Most search engines will only follow a finite number of links from a page, so if the number of links is very large, the site map may be required so that search engines and visitors can access all content on the site.
Google introduced Google Sitemaps so web developers can publish lists of links from across their sites. The basic premise is that some sites have a large number of dynamic pages that are only available through the use of forms and user entries. The sitemap files can then be used to indicate to a web crawler how such pages can be found. Google, MSN, Yahoo and Ask now jointly support the Sitemaps protocol.XML sitemaps have replaced the older method of "submitting to search engines" by filling out a form on the search engine's submission page. Now web developers submit a sitemap directly, or wait for search engines to find it.
Since new pages are created frequently, sitemaps of dynamic websites such as news portal, community networks etc need to be updated by including the newly created urls.

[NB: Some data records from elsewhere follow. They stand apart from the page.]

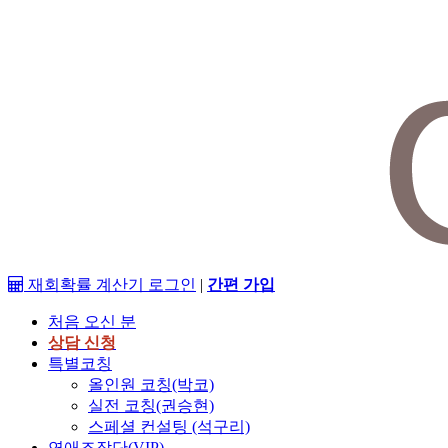
재회확률 계산기
로그인
|
간편 가입
처음 오신 분
상담 신청
특별코칭
올인원 코칭(박코)
실전 코칭(권승현)
스페셜 컨설팅 (석구리)
연애조작단(VIP)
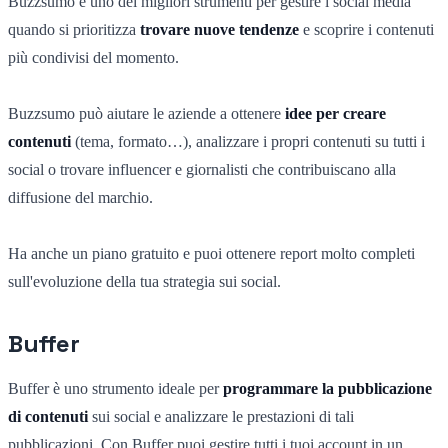
Buzzsumo è uno dei migliori strumenti per gestire i social media
quando si prioritizza
trovare nuove tendenze
e scoprire i contenuti
più condivisi del momento.
Buzzsumo può aiutare le aziende a ottenere
idee per creare
contenuti
(tema, formato…), analizzare i propri contenuti su tutti i
social o trovare influencer e giornalisti che contribuiscano alla
diffusione del marchio.
Ha anche un piano gratuito e puoi ottenere report molto completi
sull'evoluzione della tua strategia sui social.
Buffer
Buffer è uno strumento ideale per
programmare la pubblicazione
di contenuti
sui social e analizzare le prestazioni di tali
pubblicazioni. Con Buffer puoi gestire tutti i tuoi account in un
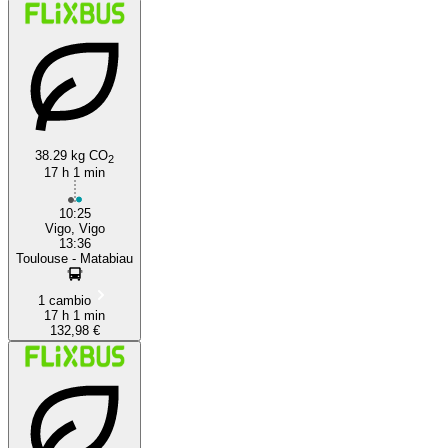
38.29 kg CO
2
17 h 1 min
10:25
Vigo, Vigo
13:36
Toulouse - Matabiau
1 cambio
17 h 1 min
132,98 €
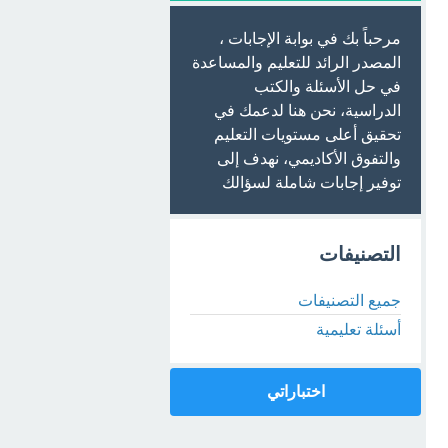
مرحباً بك في بوابة الإجابات ،
المصدر الرائد للتعليم والمساعدة
في حل الأسئلة والكتب
الدراسية، نحن هنا لدعمك في
تحقيق أعلى مستويات التعليم
والتفوق الأكاديمي، نهدف إلى
توفير إجابات شاملة لسؤالك
التصنيفات
جميع التصنيفات
أسئلة تعليمية
اختباراتي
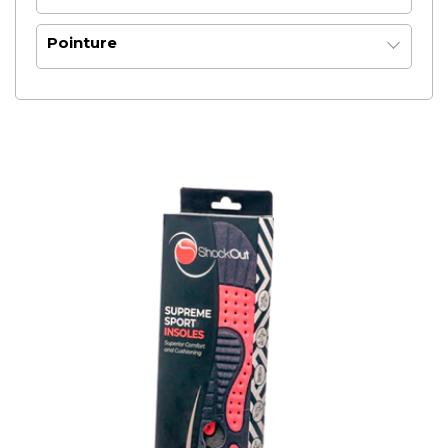
Pointure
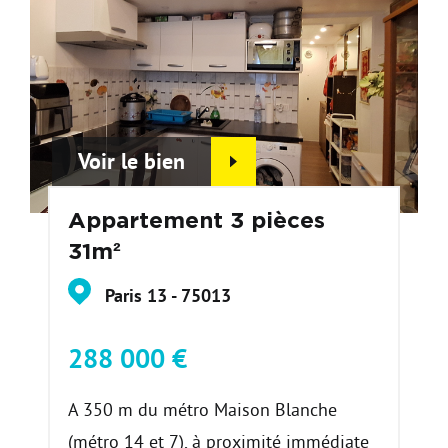
Voir le bien
Appartement 3 pièces
31m²
Paris 13 - 75013
288 000 €
A 350 m du métro Maison Blanche
(métro 14 et 7), à proximité immédiate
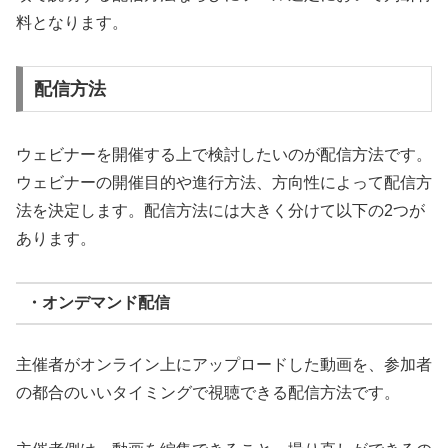
料となります。
配信方法
ウェビナーを開催する上で検討したいのが配信方法です。
ウェビナーの開催目的や進行方法、方向性によって配信方
法を決定します。配信方法には大きく分けて以下の2つが
あります。
・オンデマンド配信
主催者がオンライン上にアップロードした動画を、参加者
の都合のいいタイミングで視聴できる配信方法です。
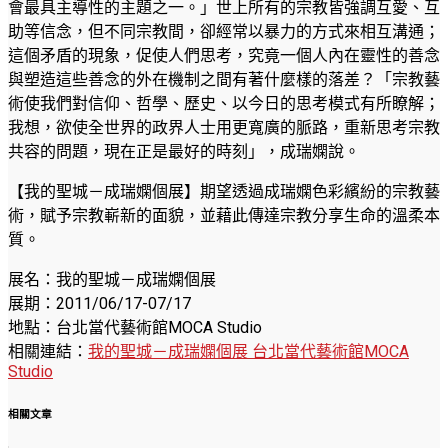
會最具主導性的主題之一。」世上所有的宗教皆強調互愛、互
助等信念，但不同宗教間，卻經常以暴力的方式來相互溝通；
這個矛盾的現象，促使人們思考，究竟一個人內在靈性的善念
與塑造這些善念的外在機制之間有著什麼樣的落差？「宗教藝
術使我們對信仰、哲學、歷史、以今日的思考模式有所瞭解；
我想，欲使全世界的政界人士用更寬廣的脈路，重新思考宗教
共容的問題，現在正是最好的時刻」，成瑞嫻說。
【我的聖城－成瑞嫻個展】期望透過成瑞嫻色彩繽紛的宗教藝
術，賦予宗教嶄新的面貌，並藉此傳達宗教分享生命的溫柔本
質。
展名：我的聖城－成瑞嫻個展
展期：2011/06/17-07/17
地點：台北當代藝術館MOCA Studio
相關連結：
我的聖城－成瑞嫻個展 台北當代藝術館MOCA
Studio
相關文章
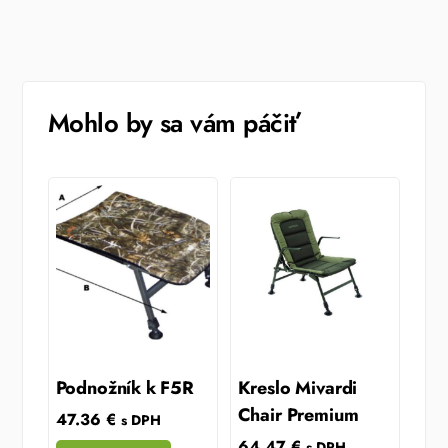
Mohlo by sa vám páčiť
Podnožník k F5R
Kreslo Mivardi
Chair Premium
47.36
€
s DPH
64.47
€
s DPH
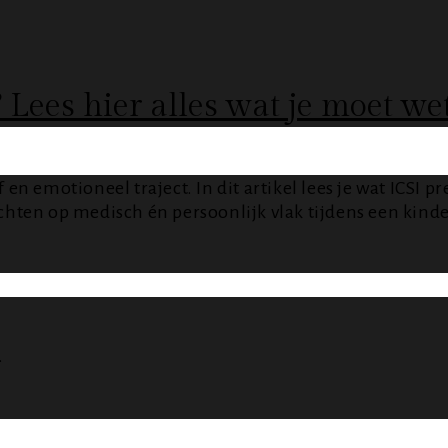
? Lees hier alles wat je moet we
f en emotioneel traject. In dit artikel lees je wat ICS
achten op medisch én persoonlijk vlak tijdens een kind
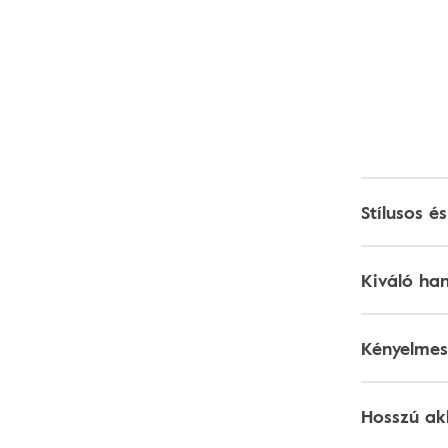
Stílusos é
Kiváló ha
Kényelmes 
Hosszú ak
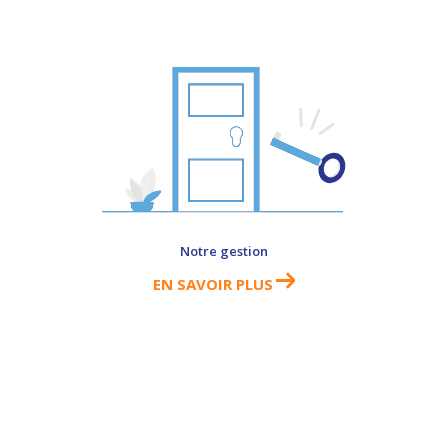
Notre gestion
EN SAVOIR PLUS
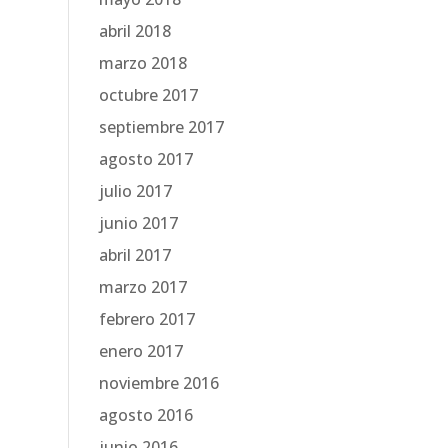
abril 2018
marzo 2018
octubre 2017
septiembre 2017
agosto 2017
julio 2017
junio 2017
abril 2017
marzo 2017
febrero 2017
enero 2017
noviembre 2016
agosto 2016
junio 2016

The proposed project is a webapplication that can be hosted in a separate folder along with the website that reqires daily updation of sitemap. The applications will crawl every pages in a given time interval and the generated sitemap will be saved in a given location. So without the user intervention the site map will be created and saved in the location that submitted to the search engines. PHP, J2EE, ASP.NET versions of this website need to hosted in diffrent servers.